Hence, when Younge uses Wilson’s reported doubt to conclude that the White House was a “willful perpetrator of a known falsehood” in trumpeting the British intelligence claim, it is in fact he who is guilty of that charge. He has cleverly juxtaposed Wilson’s doubt about one thing with Bush’s assertion about another, and pretended that they refer to the same thing, thus enticing his readers to share in his false conclusions.

It is the height of irony, then, that Younge goes on to trash the “supine character of America’s mainstream media in the run-up to the war.” Specifically, he condemns NYT reporter Judy Miller for agreeing to identify Libby as “a former hill staffer”, which he had been at one time, rather than a “senior administration official”. Says Younge:
I once played centre forward for Cygnet Rovers of Stevenage. But to cite me as "a former footballer" would, in most instances, be as true as it is misleading.
Ah yes, misleading reporting. Something with which Younge is demonstrably, and intimately, familiar. The atmosphere at The Guardian is as thick with hypocrisy as it is with deception.

4 Comments:

Anonymous Anonymous said...

OT again but thought this link may be of interest

Basically a BBC rant about the increase in digital channels in the UK. And for digital channels read "more choice for the consumer>falling ratings for BBC channels as a result>less justification for the license fee"

Suppose it was a lot easier for them when they had the only 2 channels allowed!

7:07 PM  
Anonymous Anonymous said...

The atmosphere at both BBC and Guardian is thick with mediocrity as well as hypocrisy, so it's a truly toxic fog.

The good news: the stupefyingly rotten "reporting" of the last few days becomes a club with which to bludgeon them into the far future.
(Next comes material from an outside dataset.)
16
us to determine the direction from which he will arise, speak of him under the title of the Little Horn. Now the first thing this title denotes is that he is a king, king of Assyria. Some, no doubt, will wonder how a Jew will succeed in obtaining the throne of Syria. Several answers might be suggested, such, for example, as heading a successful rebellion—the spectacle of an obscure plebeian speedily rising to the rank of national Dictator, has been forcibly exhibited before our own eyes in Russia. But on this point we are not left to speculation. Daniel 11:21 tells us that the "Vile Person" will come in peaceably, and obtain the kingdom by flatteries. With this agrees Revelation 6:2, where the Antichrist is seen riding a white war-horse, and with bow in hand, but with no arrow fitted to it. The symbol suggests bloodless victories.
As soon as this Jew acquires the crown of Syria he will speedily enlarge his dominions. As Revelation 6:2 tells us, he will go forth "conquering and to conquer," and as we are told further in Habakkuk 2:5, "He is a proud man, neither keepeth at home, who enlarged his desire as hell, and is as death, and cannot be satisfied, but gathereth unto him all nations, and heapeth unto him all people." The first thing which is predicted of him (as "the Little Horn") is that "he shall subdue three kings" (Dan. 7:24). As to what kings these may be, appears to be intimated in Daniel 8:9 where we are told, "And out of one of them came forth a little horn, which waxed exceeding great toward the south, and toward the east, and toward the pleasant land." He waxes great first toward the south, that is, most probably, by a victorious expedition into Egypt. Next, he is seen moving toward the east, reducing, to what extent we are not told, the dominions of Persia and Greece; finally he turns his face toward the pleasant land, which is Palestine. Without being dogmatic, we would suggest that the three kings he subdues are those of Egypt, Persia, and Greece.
Many folks have saved the links (Katrina, too).

I believe you've done a pretty cool job of putting it together: wading in the BBC's slop must be exhausting.

One thing may have been underplayed: The BBC is indifferent to the simple unspinnable fact that Libby has merely been indicted not tried and convicted. He will only be convicted if the prosecutor can meet the high standard of proof needed in criminal cases, an entirely different jug of brown'n'mild from that facing Fitzgerald and the grand jury, who merely had to determine if there's a case to answer.

In part this may be Beeb ignorance (what else is new?) because the Brits don't do indictments -- they no longer have the grand jury -- and I frankly doubt whether a big girl's blouse like Frei would recognize one if it bit him on the ass. More likely, though, since they certainly understand "charged" and "presumption of innocence," it's also at least partly deliberate, i.e., in keeping with the tendentious drivel coughed up daily to conform to the BBC newsroom's contempt for all things American. That road runs directly to the Director of News, Helen Boaden.

Ergo, some predictions: Libby will be acquitted; the BBC not only will not lead with the news but will bury it as fast as possible; on that day, Reynolds will be busy elsewhere and Grauniad will dust off the global warming and wind power headlines (tomato flu, anyone?)...

...and the pitiful Briddish public will shuffle on, paying their annual TV license fee as usual.

They get what they deserve.

9:22 PM  
Anonymous Anonymous said...

tomato flu, anyone

"Broken News" was not really a parody - it was too close to the overblown, self-important, yet incompetent, reality of TV News. Chris Morris had already trodden that path with "The Day Today", but the news broadcasters are still too arrogant to see how ridiculous they are.

12:23 AM  
Anonymous Anonymous said...

anon... ah Chris Morris-a genius, you have reminded me of my Day Today tapes and Brass Eye DVD.